[Camera settings data]

┌──

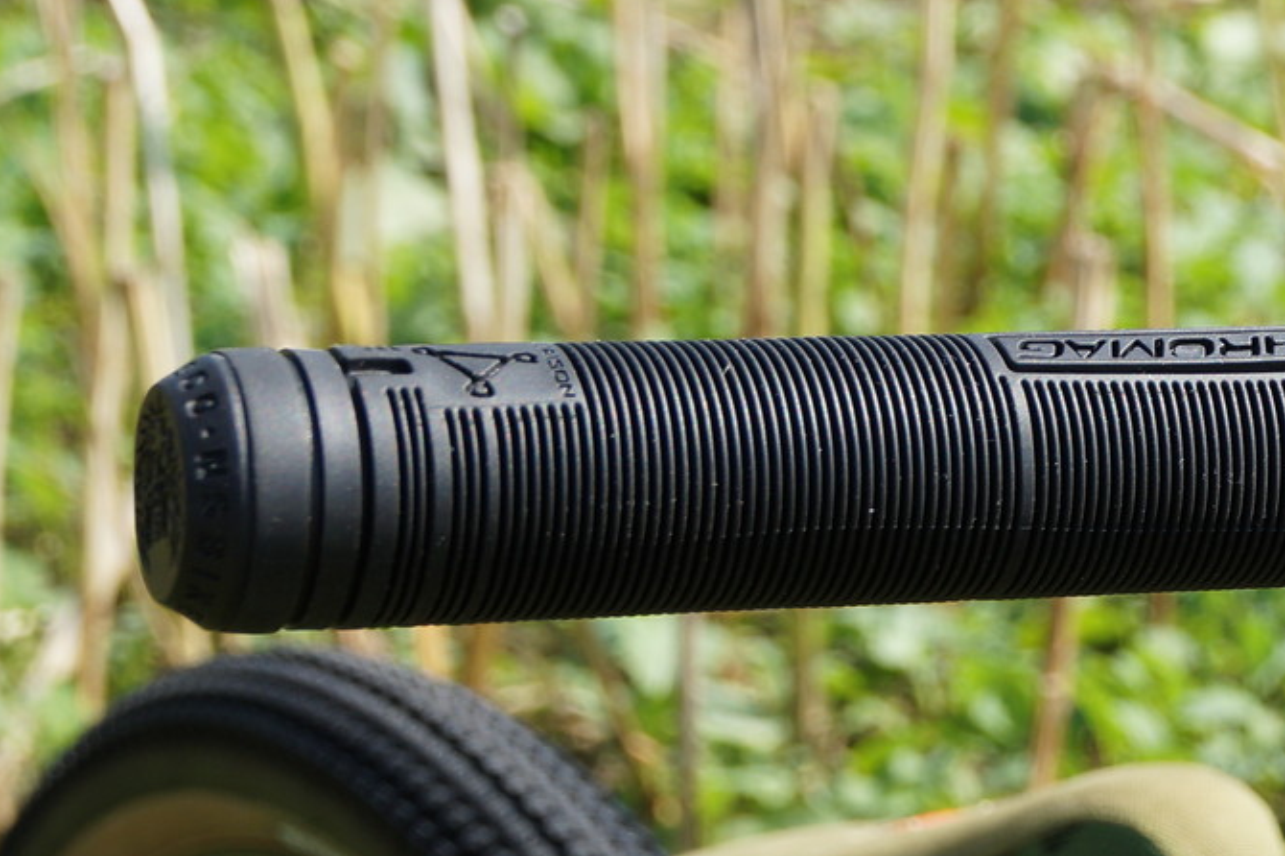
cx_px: 1498
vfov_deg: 7.7
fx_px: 6386
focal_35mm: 179
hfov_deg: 11.3
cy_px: 479
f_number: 9
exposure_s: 1/200
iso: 200
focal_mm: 50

└──

▶ Task requirements
Output, exactly and with no other text, the line that contains "focal_35mm: 179" and all lines from there to the end of the records.

▶ Output for this exercise
focal_35mm: 179
hfov_deg: 11.3
cy_px: 479
f_number: 9
exposure_s: 1/200
iso: 200
focal_mm: 50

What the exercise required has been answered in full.